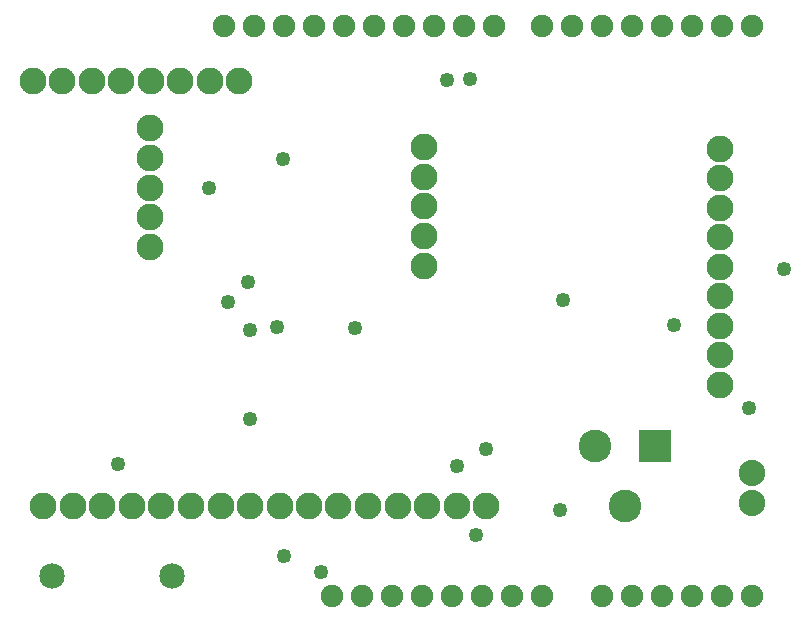
<source format=gts>
G04 MADE WITH FRITZING*
G04 WWW.FRITZING.ORG*
G04 DOUBLE SIDED*
G04 HOLES PLATED*
G04 CONTOUR ON CENTER OF CONTOUR VECTOR*
%ASAXBY*%
%FSLAX23Y23*%
%MOIN*%
%OFA0B0*%
%SFA1.0B1.0*%
%ADD10C,0.109000*%
%ADD11C,0.085000*%
%ADD12C,0.089370*%
%ADD13C,0.088000*%
%ADD14C,0.075278*%
%ADD15C,0.049370*%
%ADD16R,0.109000X0.109000*%
%LNMASK1*%
G90*
G70*
G54D10*
X1979Y599D03*
X2179Y599D03*
X2079Y399D03*
G54D11*
X568Y166D03*
X168Y166D03*
G54D12*
X494Y1658D03*
X494Y1559D03*
X494Y1461D03*
X494Y1362D03*
X494Y1264D03*
X1616Y398D03*
X1517Y398D03*
X1419Y398D03*
X1320Y398D03*
X1222Y398D03*
X1123Y398D03*
X1025Y398D03*
X927Y398D03*
X828Y398D03*
X730Y398D03*
X631Y398D03*
X533Y398D03*
X435Y398D03*
X336Y398D03*
X238Y398D03*
X139Y398D03*
X793Y1815D03*
X694Y1815D03*
X596Y1815D03*
X498Y1815D03*
X399Y1815D03*
X301Y1815D03*
X202Y1815D03*
X104Y1815D03*
G54D13*
X2501Y508D03*
X2501Y410D03*
G54D12*
X2395Y1591D03*
X2395Y1492D03*
X2395Y1394D03*
X2395Y1296D03*
X2395Y1197D03*
X2395Y1099D03*
X2395Y1000D03*
X2395Y902D03*
X2395Y803D03*
X1407Y1201D03*
X1407Y1299D03*
X1407Y1398D03*
X1407Y1496D03*
X1407Y1595D03*
G54D14*
X2103Y100D03*
X2203Y100D03*
X2303Y100D03*
X2403Y100D03*
X2503Y100D03*
X1643Y2000D03*
X1543Y2000D03*
X1443Y2000D03*
X1343Y2000D03*
X1243Y2000D03*
X1143Y2000D03*
X1043Y2000D03*
X943Y2000D03*
X843Y2000D03*
X743Y2000D03*
X2503Y2000D03*
X2403Y2000D03*
X2303Y2000D03*
X2203Y2000D03*
X2103Y2000D03*
X2003Y2000D03*
X1903Y2000D03*
X1803Y2000D03*
X1203Y100D03*
X1103Y100D03*
X1303Y100D03*
X1403Y100D03*
X1503Y100D03*
X1603Y100D03*
X1703Y100D03*
X1803Y100D03*
X2003Y100D03*
G54D15*
X1064Y181D03*
X1580Y303D03*
X2242Y1004D03*
X2490Y725D03*
X2608Y1189D03*
X1560Y1823D03*
X942Y233D03*
X1872Y1087D03*
X1517Y532D03*
X828Y985D03*
X387Y540D03*
X828Y689D03*
X756Y1081D03*
X690Y1461D03*
X938Y1555D03*
X919Y996D03*
X1179Y992D03*
X1860Y386D03*
X820Y1146D03*
X1616Y591D03*
X1486Y1819D03*
G54D16*
X2179Y599D03*
G04 End of Mask1*
M02*
</source>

Problem to work on: The answer is every line in the data where the word "FRITZING" appears.

Exercise output:
G04 MADE WITH FRITZING*
G04 WWW.FRITZING.ORG*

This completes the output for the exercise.